§ **Exercise**: Using the data beneath this instruction, retype only the lines from the one that contains "frying pan [438,324,472,364] -> none" down to the one that contains "none -> picture [130,103,196,230]", both included, exactly as they appear.
Material for this exercise Start Marker
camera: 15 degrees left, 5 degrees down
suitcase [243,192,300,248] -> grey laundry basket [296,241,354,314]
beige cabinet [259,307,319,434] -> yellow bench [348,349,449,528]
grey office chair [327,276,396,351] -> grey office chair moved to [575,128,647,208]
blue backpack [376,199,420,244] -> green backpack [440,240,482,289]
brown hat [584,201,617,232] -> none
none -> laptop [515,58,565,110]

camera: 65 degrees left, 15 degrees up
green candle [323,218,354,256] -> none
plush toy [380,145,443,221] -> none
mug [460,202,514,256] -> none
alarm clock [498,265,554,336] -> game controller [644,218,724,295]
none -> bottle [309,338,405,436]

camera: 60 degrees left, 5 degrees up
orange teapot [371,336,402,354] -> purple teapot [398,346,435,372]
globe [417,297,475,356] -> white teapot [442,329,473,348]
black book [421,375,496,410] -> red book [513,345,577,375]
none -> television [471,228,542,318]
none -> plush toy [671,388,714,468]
Material for this exercise End Marker
Material for this exercise Start Marker
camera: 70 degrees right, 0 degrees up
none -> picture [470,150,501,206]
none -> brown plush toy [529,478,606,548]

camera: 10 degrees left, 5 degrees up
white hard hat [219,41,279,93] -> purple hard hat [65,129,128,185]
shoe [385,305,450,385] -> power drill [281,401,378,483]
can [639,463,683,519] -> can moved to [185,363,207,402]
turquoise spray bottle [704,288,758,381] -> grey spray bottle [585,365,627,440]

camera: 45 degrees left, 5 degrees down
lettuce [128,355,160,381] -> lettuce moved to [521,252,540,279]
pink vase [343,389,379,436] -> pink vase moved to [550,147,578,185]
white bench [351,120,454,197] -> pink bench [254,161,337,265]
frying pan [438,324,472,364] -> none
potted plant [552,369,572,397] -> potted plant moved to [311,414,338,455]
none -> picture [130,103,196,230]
Material for this exercise End Marker
§ **Worked solution**:
frying pan [438,324,472,364] -> none
potted plant [552,369,572,397] -> potted plant moved to [311,414,338,455]
none -> picture [130,103,196,230]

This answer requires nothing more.